Ermeni halkının bu yiğit fedaisine karşı yapılan bu tecrit anlayışı Ermeni halkını derinden üzmüş ve yaralamıştır. Zaten korku ve baskılardan sindirilmiş bir halkın evladına bu reva görülebilir mi? Bu anlayışın ne ahlaki ne de vicdani yanı vardır. Kısacası Ekmekçiyan’a yanlış yapılmıştır. AKP hükümetinin göstermelik açılımları arasında 12 Eylül darbecilerinin yargılanması da bulunmaktadır. Başta bu yargılamaların sahte, özünü karartma, siyasi çıkar hesapları, şirin görünme, sözde insan hakları konusunda yapılan ilerlemeler olarak kamuoyu yanıltılmaktadır.

12 Eylül faşistlerinin, generallerin, savcıların, tüm elini kana bulamış suçluların yargılanması ve cezalandırılmasını ancak HALK yapacaktır. DEVRİMCİLER yapacaktır. Arjantin’de savaş suçluları nasıl hak ettikleri cezaya çarptırıldıysa burada da bu halk eninde sonunda bunlardan hesap soracaktır. 12 Eylül yargılamalarında sonuçta hiçbir şey çıkmayacaktır. Her davanın sonunda görüldüğü gibi ZAMAN AŞIMINA uğrayacaktır. İnsan hakları savunucuları, 78’liler Federasyonu ve yüzlerce insanın müdahil olarak katıldığı bu davada Levon Ekmekçiyan unutulmamalıdır. Mağdur sıfatıyla Ekmekçiyan yargılamalarındaki usulsüzlükler ortaya konmalı, Kenan Evren’in işkenceci damadı Erkan Gürvit ve ekibi işkenceden yargılanmalıdır. Gizli kalan her şey ortaya çıkarılmalıdır.
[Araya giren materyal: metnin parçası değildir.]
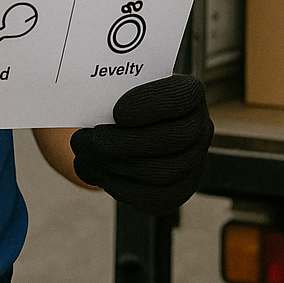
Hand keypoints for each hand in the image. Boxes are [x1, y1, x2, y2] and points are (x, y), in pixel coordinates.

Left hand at [70, 75, 213, 215]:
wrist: (133, 124)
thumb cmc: (126, 98)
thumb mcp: (123, 85)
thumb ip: (113, 87)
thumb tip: (87, 93)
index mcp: (190, 93)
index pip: (181, 99)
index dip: (151, 105)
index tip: (116, 112)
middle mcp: (200, 127)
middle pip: (172, 141)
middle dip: (123, 143)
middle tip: (83, 140)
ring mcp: (194, 161)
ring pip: (163, 173)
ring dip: (117, 167)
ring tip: (85, 156)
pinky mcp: (179, 189)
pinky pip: (156, 197)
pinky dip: (123, 188)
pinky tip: (99, 174)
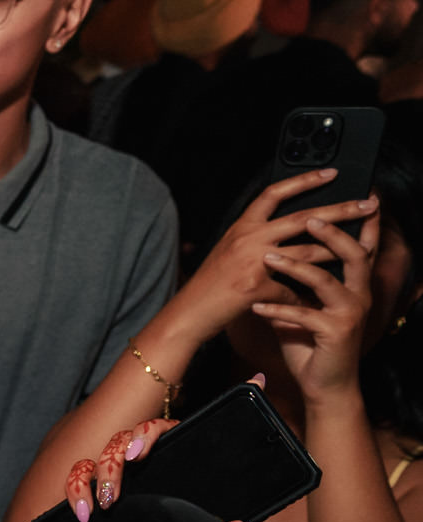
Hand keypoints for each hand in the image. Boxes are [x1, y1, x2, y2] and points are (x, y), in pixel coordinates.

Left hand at [64, 417, 179, 520]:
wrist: (204, 493)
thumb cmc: (175, 514)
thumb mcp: (138, 518)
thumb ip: (116, 521)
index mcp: (111, 477)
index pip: (82, 473)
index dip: (76, 490)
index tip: (84, 515)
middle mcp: (123, 459)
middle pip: (98, 461)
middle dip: (95, 483)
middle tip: (105, 504)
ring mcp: (143, 444)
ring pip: (117, 444)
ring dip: (112, 468)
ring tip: (116, 489)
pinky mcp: (168, 432)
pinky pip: (151, 427)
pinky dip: (141, 438)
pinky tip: (136, 455)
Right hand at [173, 169, 377, 342]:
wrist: (188, 314)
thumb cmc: (210, 285)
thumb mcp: (230, 252)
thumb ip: (256, 238)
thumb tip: (288, 230)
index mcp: (242, 226)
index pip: (275, 193)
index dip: (304, 180)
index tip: (331, 173)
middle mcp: (248, 238)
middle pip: (304, 218)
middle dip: (341, 209)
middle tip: (367, 204)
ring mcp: (252, 262)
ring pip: (307, 252)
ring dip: (338, 250)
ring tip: (362, 247)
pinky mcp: (255, 288)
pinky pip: (291, 290)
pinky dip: (305, 297)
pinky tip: (318, 300)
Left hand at [251, 205, 378, 401]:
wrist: (324, 384)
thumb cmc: (312, 343)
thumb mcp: (305, 307)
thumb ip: (297, 283)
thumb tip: (275, 253)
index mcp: (354, 284)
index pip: (362, 246)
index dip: (362, 221)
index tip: (356, 195)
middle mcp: (359, 294)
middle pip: (355, 253)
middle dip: (333, 233)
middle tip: (310, 218)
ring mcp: (350, 313)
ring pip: (327, 280)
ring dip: (296, 266)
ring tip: (269, 258)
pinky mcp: (335, 332)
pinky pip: (304, 315)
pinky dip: (278, 310)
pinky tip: (257, 307)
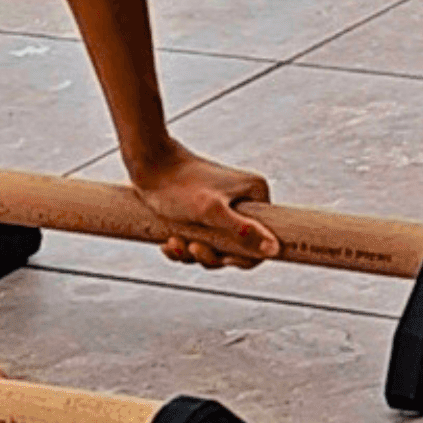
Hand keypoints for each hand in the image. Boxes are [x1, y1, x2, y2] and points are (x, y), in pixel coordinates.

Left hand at [128, 146, 278, 270]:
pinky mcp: (204, 213)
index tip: (221, 258)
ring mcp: (223, 207)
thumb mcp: (211, 212)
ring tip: (174, 241)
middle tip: (192, 247)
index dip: (243, 257)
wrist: (148, 164)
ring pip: (216, 248)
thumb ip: (243, 232)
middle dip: (211, 255)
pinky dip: (184, 247)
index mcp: (255, 194)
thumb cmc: (178, 185)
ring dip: (193, 252)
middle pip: (237, 248)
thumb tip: (274, 250)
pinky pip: (200, 241)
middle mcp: (243, 201)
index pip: (264, 241)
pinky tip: (168, 242)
Böyle davalarda dostluk ve dayanışmanın en iyi örneklerini sergileyerek acılarla dolu olan bu kanlı topraklarda halkların kardeşliğini pekiştirmek herkesin omuzlarında insanlık görevi olarak durmaktadır. 28 Ocak 2013 hay fedaileri Levon Ekmekçiyan ve Zohrab Sarkisyan’ın 30. yıldönümleridir.

Öldürülmesinin 30. yılında Ekmekçiyan Ankara Altındağ semtinde yatmaktadır.
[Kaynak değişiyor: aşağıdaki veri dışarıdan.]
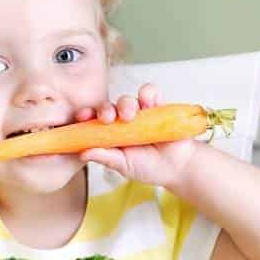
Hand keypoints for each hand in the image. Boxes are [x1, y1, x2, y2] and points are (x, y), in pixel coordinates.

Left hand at [75, 83, 197, 186]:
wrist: (177, 167)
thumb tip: (82, 153)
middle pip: (109, 107)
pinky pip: (150, 92)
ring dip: (126, 104)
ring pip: (127, 99)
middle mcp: (122, 121)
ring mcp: (140, 112)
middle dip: (105, 110)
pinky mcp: (158, 106)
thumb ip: (105, 158)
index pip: (93, 120)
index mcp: (110, 133)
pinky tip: (148, 103)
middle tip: (108, 119)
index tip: (82, 117)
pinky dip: (148, 94)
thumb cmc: (147, 167)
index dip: (86, 115)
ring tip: (130, 115)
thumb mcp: (123, 165)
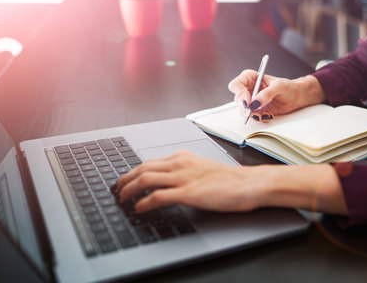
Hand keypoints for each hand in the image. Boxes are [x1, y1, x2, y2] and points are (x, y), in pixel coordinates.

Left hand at [116, 150, 262, 212]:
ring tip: (122, 200)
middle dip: (125, 180)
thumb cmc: (232, 179)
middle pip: (142, 168)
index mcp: (183, 156)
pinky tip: (139, 209)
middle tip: (117, 190)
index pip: (150, 162)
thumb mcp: (204, 168)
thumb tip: (174, 181)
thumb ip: (187, 171)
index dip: (133, 172)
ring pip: (144, 179)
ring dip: (129, 190)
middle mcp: (180, 163)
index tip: (125, 180)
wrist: (249, 184)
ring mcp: (183, 177)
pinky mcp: (188, 193)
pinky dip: (143, 203)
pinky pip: (157, 197)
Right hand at [227, 71, 325, 120]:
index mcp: (251, 78)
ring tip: (265, 113)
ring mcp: (251, 101)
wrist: (296, 97)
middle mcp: (249, 89)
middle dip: (244, 107)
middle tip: (253, 111)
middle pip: (237, 99)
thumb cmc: (288, 87)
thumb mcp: (279, 87)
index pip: (236, 85)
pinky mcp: (256, 110)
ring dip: (252, 114)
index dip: (240, 94)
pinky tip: (268, 115)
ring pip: (243, 110)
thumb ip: (267, 94)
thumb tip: (256, 102)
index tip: (248, 102)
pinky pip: (252, 117)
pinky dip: (258, 118)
Cebeci Asri Mezarlığı’nda bir yerde ama nerede olduğu bilinmemektedir. Kimsesizlerin Mezarlığı’nda bulunmaktadır. Hepimizin arzusu dikili bir taşı olması ve her yıl orayı karanfillerle süslemektir. Çok acı bir gerçek maalesef ortadadır. O da atalarının öz be öz topraklarında FEDAİLER bir “yabancı” gibi kimsesizler mezarlığında, ne bir dikili taşları ne de yeri belli olmayan yerde yatıyorlar…

BU İNSANLIK AYIBI ACABA NE ZAMAN SON BULACAK?

(* Hay Fedai: Ermenistan’da halk için ölümü göze alarak, gönüllü savaşa gidenlere denir.)